The answer must consist of every line from the data that holds "Almindelige".

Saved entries
★ ★ ★

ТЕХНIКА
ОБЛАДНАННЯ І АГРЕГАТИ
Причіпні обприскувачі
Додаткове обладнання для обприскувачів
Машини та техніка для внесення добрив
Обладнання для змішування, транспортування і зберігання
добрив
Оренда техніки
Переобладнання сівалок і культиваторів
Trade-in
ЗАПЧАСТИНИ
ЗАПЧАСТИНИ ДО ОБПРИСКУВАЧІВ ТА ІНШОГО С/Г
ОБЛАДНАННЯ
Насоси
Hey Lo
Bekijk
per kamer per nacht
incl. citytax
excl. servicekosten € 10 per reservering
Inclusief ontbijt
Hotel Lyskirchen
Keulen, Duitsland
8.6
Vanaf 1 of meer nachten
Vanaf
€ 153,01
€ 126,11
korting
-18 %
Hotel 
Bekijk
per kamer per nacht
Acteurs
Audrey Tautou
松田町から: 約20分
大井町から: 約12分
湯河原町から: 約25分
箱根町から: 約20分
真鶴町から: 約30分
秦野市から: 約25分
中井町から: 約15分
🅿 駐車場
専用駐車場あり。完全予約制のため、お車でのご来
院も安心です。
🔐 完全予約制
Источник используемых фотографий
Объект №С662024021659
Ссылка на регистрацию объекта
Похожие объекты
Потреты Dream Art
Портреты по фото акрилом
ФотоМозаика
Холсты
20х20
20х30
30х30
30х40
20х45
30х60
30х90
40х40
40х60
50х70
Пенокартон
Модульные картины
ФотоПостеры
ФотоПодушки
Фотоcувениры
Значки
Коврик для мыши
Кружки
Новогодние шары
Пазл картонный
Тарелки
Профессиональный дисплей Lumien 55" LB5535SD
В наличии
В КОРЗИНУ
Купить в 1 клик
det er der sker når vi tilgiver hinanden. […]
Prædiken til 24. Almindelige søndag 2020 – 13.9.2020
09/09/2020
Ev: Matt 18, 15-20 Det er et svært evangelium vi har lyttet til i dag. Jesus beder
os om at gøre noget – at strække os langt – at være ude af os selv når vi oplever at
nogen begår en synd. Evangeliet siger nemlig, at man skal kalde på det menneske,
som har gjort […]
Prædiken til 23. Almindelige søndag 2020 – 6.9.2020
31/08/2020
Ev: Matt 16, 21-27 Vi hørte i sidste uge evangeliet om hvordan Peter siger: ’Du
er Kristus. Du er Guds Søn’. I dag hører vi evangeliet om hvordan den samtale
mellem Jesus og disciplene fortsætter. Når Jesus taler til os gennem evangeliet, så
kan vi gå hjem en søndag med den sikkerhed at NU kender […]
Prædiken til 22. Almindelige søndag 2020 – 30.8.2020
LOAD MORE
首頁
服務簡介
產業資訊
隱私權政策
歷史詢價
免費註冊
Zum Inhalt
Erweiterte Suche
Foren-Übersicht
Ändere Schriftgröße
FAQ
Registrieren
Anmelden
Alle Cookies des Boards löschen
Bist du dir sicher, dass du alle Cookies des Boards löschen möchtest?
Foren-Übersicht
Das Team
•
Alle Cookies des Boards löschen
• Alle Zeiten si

★ ★ ★

Written answer:
Prædiken til 24. Almindelige søndag 2020 – 13.9.2020
Prædiken til 23. Almindelige søndag 2020 – 6.9.2020
Prædiken til 22. Almindelige søndag 2020 – 30.8.2020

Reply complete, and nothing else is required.